Hybrid A* is widely used for parking and low-speed maneuvering.

State Lattice Planning

A state lattice pre-computes a set of feasible trajectories (primitives) that connect states at regular intervals. During planning, the algorithm searches through combinations of these primitives using A* or dynamic programming.

Advantages: all trajectories are kinematically feasible by construction. The resolution and coverage of the lattice can be tuned for different scenarios (dense lattice for parking, sparse for highway).

Sampling-Based Methods

Rapidly-Exploring Random Trees (RRT)

RRT builds a tree of feasible trajectories by randomly sampling the configuration space:

Sample a random configuration $q_\text{rand}$
Find the nearest node $q_\text{near}$ in the existing tree
Extend from $q_\text{near}$ toward $q_\text{rand}$ by a step, creating $q_\text{new}$
If the path from $q_\text{near}$ to $q_\text{new}$ is collision-free, add $q_\text{new}$ to the tree
Repeat until the goal is reached

RRT*: An asymptotically optimal variant that rewires the tree when a shorter path is found.

--*--

What to do:
Reproduce the path planning text from "Hybrid A* is" up to and including "sparse for highway).". Work from the path planning text alone.

--*--

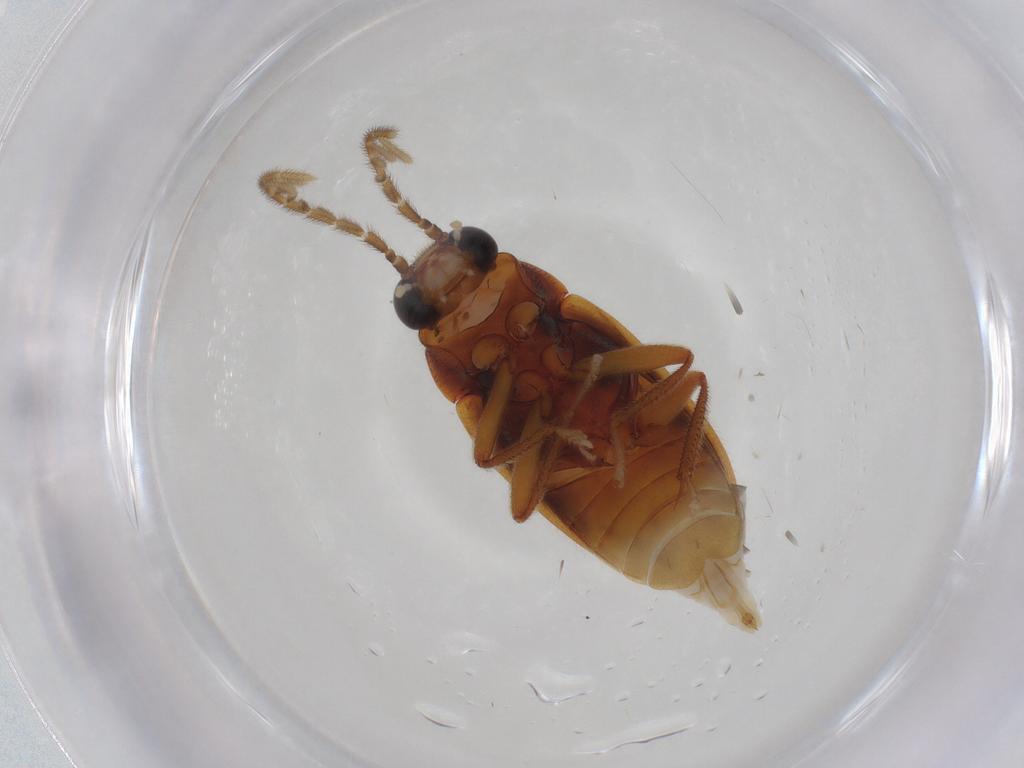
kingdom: Animalia
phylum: Arthropoda
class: Insecta
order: Coleoptera
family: Ptilodactylidae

--*--

Written answer:
Hybrid A* is widely used for parking and low-speed maneuvering.

State Lattice Planning

A state lattice pre-computes a set of feasible trajectories (primitives) that connect states at regular intervals. During planning, the algorithm searches through combinations of these primitives using A* or dynamic programming.

Advantages: all trajectories are kinematically feasible by construction. The resolution and coverage of the lattice can be tuned for different scenarios (dense lattice for parking, sparse for highway).